With the images removed, write out each record exactly as given.

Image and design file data
====

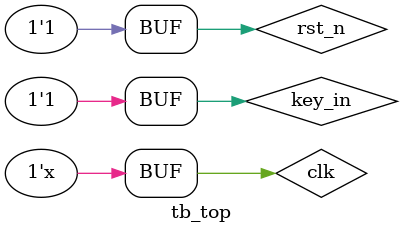
<source format=v>
`timescale   1ns/1ps

module tb_top ();

	reg key_in;
	reg clk;
	reg rst_n;
	wire [1:0]led;

	top inst_top (
		.clk(clk), 
		.key_in(key_in), 
		.rst_n(rst_n), 
		.led(led));


		initial
		begin
			clk = 1;
			rst_n = 0;
			key_in = 1;
			#200
			rst_n = 1;
			#20
			key_in = 0;		//按键按下第一次
			#120
			key_in = 1;		//按键第一次抬起
			#60
			key_in = 1;
			#120
			
			key_in = 0;
			#40
			key_in = 0;		//第二次按下
			#140
			key_in = 1;
//			#160
//			
//			#200000
//			$stop;
		end
		
	always #10 clk = ~clk;


endmodule
</source>
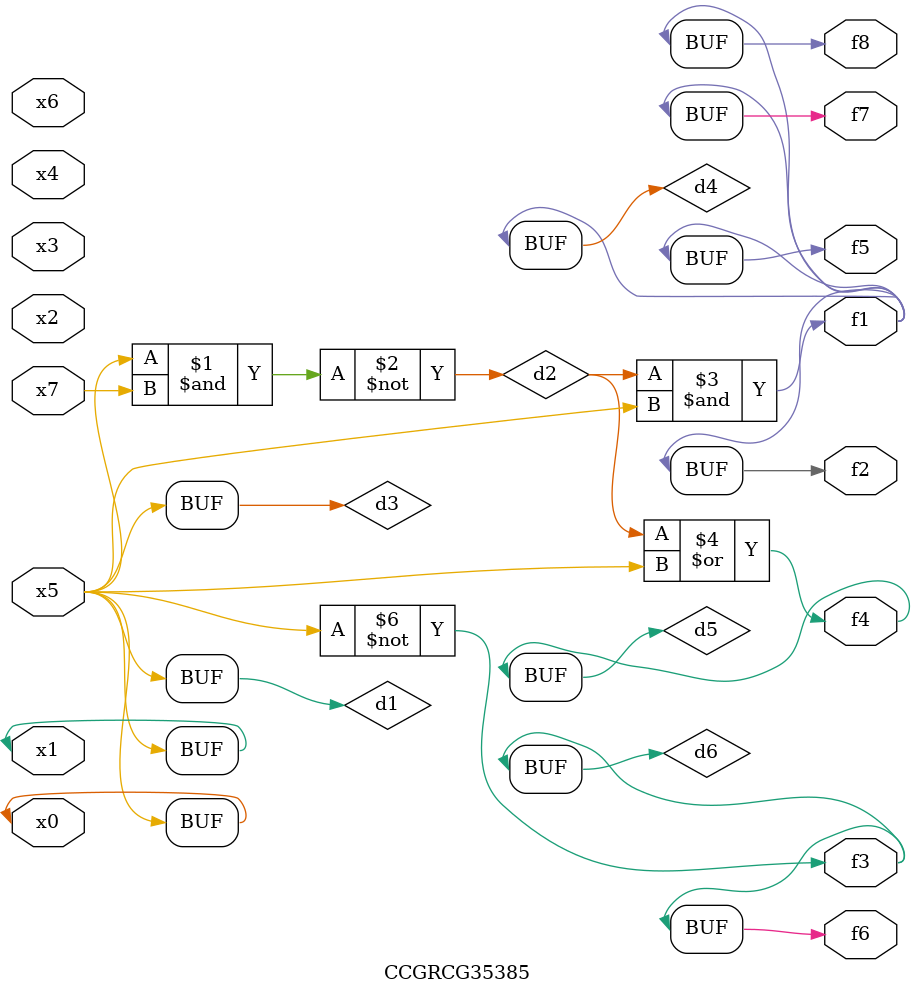
<source format=v>
module CCGRCG35385(
	input x0, x1, x2, x3, x4, x5, x6, x7,
	output f1, f2, f3, f4, f5, f6, f7, f8
);

	wire d1, d2, d3, d4, d5, d6;

	buf (d1, x0, x5);
	nand (d2, x5, x7);
	buf (d3, x0, x1);
	and (d4, d2, d3);
	or (d5, d2, d3);
	nor (d6, d1, d3);
	assign f1 = d4;
	assign f2 = d4;
	assign f3 = d6;
	assign f4 = d5;
	assign f5 = d4;
	assign f6 = d6;
	assign f7 = d4;
	assign f8 = d4;
endmodule

</source>
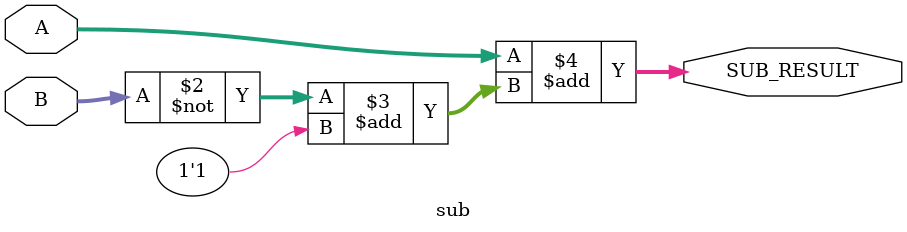
<source format=sv>
module sub(input logic [5:0] A, input logic [5:0] B, output logic [5:0] SUB_RESULT);
	always_comb 
	begin 
		SUB_RESULT= A + (~(B) + 1'b1); //A - B = A + two's complement B 
	end
endmodule 
</source>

====

= Response area =
<source format=v>
`timescale   1ns/1ps

module tb_top ();

	reg key_in;
	reg clk;
	reg rst_n;
	wire [1:0]led;

	top inst_top (
		.clk(clk), 
		.key_in(key_in), 
		.rst_n(rst_n), 
		.led(led));


		initial
		begin
			clk = 1;
			rst_n = 0;
			key_in = 1;
			#200
			rst_n = 1;
			#20
			key_in = 0;		//按键按下第一次
			#120
			key_in = 1;		//按键第一次抬起
			#60
			key_in = 1;
			#120
			
			key_in = 0;
			#40
			key_in = 0;		//第二次按下
			#140
			key_in = 1;
//			#160
//			
//			#200000
//			$stop;
		end
		
	always #10 clk = ~clk;


endmodule
</source>
<source format=v>
module CCGRCG35385(
	input x0, x1, x2, x3, x4, x5, x6, x7,
	output f1, f2, f3, f4, f5, f6, f7, f8
);

	wire d1, d2, d3, d4, d5, d6;

	buf (d1, x0, x5);
	nand (d2, x5, x7);
	buf (d3, x0, x1);
	and (d4, d2, d3);
	or (d5, d2, d3);
	nor (d6, d1, d3);
	assign f1 = d4;
	assign f2 = d4;
	assign f3 = d6;
	assign f4 = d5;
	assign f5 = d4;
	assign f6 = d6;
	assign f7 = d4;
	assign f8 = d4;
endmodule

</source>
<source format=sv>
module sub(input logic [5:0] A, input logic [5:0] B, output logic [5:0] SUB_RESULT);
	always_comb 
	begin 
		SUB_RESULT= A + (~(B) + 1'b1); //A - B = A + two's complement B 
	end
endmodule 
</source>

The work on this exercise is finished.